*** Opening Page excerpt ***
Tuesday, September 12, 2017

Would economics exist without capitalism?

The first point listed, but the last point I'm addressing is this:
[In my opinion] characterisation of economics as the 'science of the state space' could be used to make [radical] political claims. E.g. does 'economics' only exist because of property rights/capitalism?
I somewhat re-wrote this based on the combining two tweets as I believe @unlearningecon intended.

The reason I'm addressing this one last is because it's the most intriguing and required the most time to sit and think about.

The question is basically whether the "economic state space" I talk about in the book (and which in economics jargon is referred to as the "opportunity set") is constructed by a particular system of laws, property rights, and institutions (e.g. capitalism, but also money in general) and therefore the study of that particular set of laws and institutions that we call economics is specific to those laws and institutions. Does economics as such cease to exist when those institutions change?

I know that Gary Becker and the Chicago school of economics thought that economics basically exists if humans ever make strategic decisions, and therefore economics should push into the study of sociology and politics.

I've always been a Star Trek fan, and indeed in Gene Roddenberry's future "economics" does cease to exist due to essentially the elimination of scarcity. This makes sense because institutions like money, capitalism, and property rights were all designed to deal with scarcity. You can read more about this in Manu Saadia's great book Trekonomics.
*** Closing Page excerpt ***
*** Opening Material supplied ***
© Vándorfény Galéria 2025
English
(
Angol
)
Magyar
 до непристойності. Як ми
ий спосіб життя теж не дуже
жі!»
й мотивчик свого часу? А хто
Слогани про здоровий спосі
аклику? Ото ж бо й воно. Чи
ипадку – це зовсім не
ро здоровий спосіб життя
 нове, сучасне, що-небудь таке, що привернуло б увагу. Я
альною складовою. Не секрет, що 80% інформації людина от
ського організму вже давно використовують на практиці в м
*** Closing Material supplied ***
*** Opening Material supplied ***
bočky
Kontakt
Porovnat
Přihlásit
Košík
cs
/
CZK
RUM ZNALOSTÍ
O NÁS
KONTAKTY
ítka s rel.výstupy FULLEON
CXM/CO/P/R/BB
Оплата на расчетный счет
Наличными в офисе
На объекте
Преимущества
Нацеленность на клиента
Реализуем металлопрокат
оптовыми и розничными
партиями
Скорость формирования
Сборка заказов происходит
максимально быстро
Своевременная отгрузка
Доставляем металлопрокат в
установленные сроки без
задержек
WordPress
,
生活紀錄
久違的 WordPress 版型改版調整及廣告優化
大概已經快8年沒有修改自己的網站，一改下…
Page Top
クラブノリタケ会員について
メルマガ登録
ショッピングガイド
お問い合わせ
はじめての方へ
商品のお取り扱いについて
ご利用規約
*** Closing Material supplied ***
*** Opening Material supplied ***
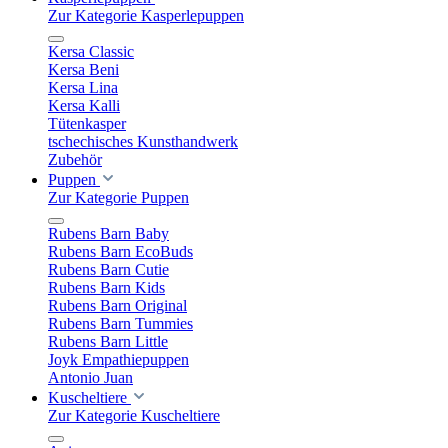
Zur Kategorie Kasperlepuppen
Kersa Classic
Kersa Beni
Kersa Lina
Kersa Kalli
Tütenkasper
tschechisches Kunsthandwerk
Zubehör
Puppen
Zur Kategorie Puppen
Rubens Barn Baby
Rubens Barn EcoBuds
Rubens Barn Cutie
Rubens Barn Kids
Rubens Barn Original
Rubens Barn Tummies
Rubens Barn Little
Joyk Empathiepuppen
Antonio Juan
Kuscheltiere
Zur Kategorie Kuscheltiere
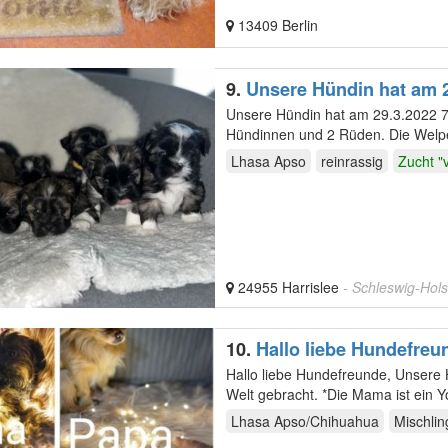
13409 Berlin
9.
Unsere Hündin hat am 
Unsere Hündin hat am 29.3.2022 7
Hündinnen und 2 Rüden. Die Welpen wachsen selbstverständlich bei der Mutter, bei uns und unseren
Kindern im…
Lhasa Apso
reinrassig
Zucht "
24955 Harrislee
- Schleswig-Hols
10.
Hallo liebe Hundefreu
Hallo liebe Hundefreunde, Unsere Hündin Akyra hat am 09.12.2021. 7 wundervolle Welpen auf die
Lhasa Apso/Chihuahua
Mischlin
*** Closing Material supplied ***
### [Work order A]
Copy the post on economics and capitalism from "The first point" to "and think about.", replacing "tweets" with "posts".
### [Work order B]
Answer these questions about the post on economics and capitalism:
(i) What is the "economic state space" called in economics jargon?
(ii) Who, according to the post, thought economics exists if humans ever make strategic decisions?
(iii) What is the title of Manu Saadia's book?

### [Expected output A]
The first point listed, but the last point I'm addressing is this:
[In my opinion] characterisation of economics as the 'science of the state space' could be used to make [radical] political claims. E.g. does 'economics' only exist because of property rights/capitalism?
I somewhat re-wrote this based on the combining two posts as I believe @unlearningecon intended.

The reason I'm addressing this one last is because it's the most intriguing and required the most time to sit and think about.

### [Expected output B]
(i) The "opportunity set."
(ii) Gary Becker and the Chicago school of economics.
(iii) Trekonomics.